▶ Supplied material

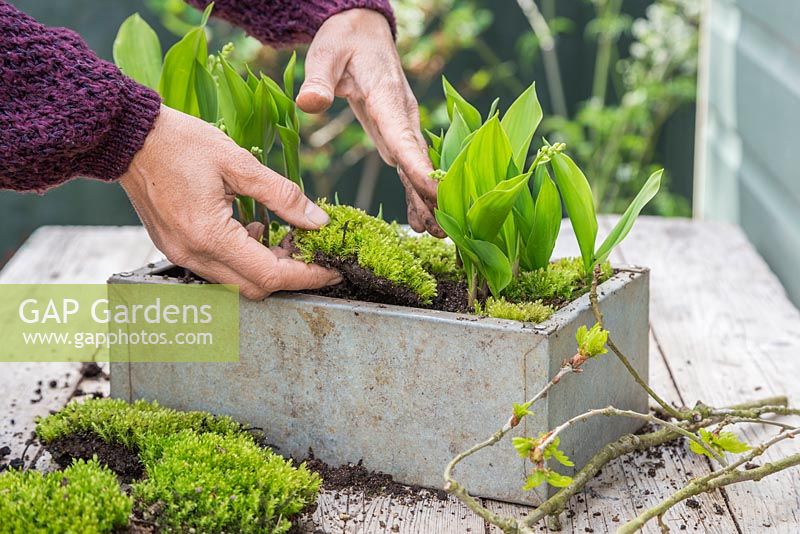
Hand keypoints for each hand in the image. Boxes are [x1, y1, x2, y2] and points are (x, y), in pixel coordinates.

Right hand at [120, 105, 341, 299]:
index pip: (270, 275)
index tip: (332, 269)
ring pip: (237, 283)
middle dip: (290, 274)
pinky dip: (244, 259)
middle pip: (255, 288)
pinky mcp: (176, 249)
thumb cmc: (180, 143)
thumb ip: (283, 195)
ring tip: (284, 236)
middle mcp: (193, 255)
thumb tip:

▶ Task instructions
Copy exactly the lines from the one containing "middle dip: (290, 274)" through the last line of the records, both included, and nothing else.

▶ Response to this exercise
middle dip: (290, 274)
pinky dip: (244, 259)
middle pip: (255, 288)
pinky mcp: (176, 249)
thumb cmc: (180, 143)
thumb ip: (283, 195)
ring tip: (284, 236)
middle mcp: (193, 255)
thumb tip:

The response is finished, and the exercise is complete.